Extend the account of James Franklin and his newspaper, the Courant, starting after its last sentence.

Document section -

>> start

That the treatment of James Franklin by the authorities was not justified by thoughtful citizens in other parts of the country is evident from the following extract from the Philadelphia Mercury:

"The injustice of imprisoning a man without a hearing must be apparent to all. An indifferent person would judge from this conduct, that the Assembly of Massachusetts are oppressors and bigots, who make religion only an engine of destruction to the people. We pity the people who are compelled to submit to the tyranny of priestcraft and hypocrisy." Then followed a sarcastic postscript, over which the reader may smile: "P.S. By private letter from Boston, we are informed, that the bakers are under great apprehensions of being forbid baking any more bread, unless they will submit to the Secretary as supervisor general and weigher of the dough, before it is baked into bread and offered to sale."

The closing sentence referred to the action of the Legislature in enacting that Franklin should publish nothing more without first submitting it to the Secretary of the Province and receiving his endorsement--legislation that will be quoted in the next chapter.

Franklin continued to issue the Courant after his imprisonment with more plainness and exposure of public wrongs than he did before. For several months he handled the governor and public officers severely, never forgetting those ministers who supported the cause of the king instead of the cause of New England. He little thought that he was fighting a battle for the ages to come. From his day the press in our country began to enjoy liberty. He began a conflict which did not end until liberty of speech and press was proclaimed throughout the land.

>> end

Data listing -
>> start

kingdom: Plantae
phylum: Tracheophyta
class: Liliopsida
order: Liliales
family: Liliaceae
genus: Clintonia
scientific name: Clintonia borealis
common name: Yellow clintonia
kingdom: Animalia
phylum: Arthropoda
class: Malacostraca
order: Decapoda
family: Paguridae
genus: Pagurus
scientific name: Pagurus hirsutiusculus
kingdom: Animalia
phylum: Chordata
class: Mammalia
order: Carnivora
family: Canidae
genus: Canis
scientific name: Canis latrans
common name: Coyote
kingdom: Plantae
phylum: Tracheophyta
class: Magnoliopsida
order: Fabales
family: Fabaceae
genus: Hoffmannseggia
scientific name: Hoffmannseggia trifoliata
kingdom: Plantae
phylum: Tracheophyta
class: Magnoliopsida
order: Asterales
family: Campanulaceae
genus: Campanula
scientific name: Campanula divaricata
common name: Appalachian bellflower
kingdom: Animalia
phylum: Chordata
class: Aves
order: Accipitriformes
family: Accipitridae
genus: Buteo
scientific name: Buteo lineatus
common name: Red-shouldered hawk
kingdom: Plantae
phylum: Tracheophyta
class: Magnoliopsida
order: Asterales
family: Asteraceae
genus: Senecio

>> end

Answer to the exercise -
Men have often contended for right, and started enterprises, the results of which the divinest prophet could never have foretold. When John Pounds, the poor Portsmouth shoemaker, with a passion for doing good to those who needed it most, gathered a few street-arabs into his shanty to teach them something good, while he hammered his leather and mended shoes, he did not dream that he was inaugurating a benevolent enterprise that would spread throughout the Christian world. But he did, and to-day the fifteen millions of old and young in the Sabbath schools of our Republic are but the growth and development he began in his shop. In like manner, the Franklin brothers inaugurated a measure that culminated in the complete freedom of the press.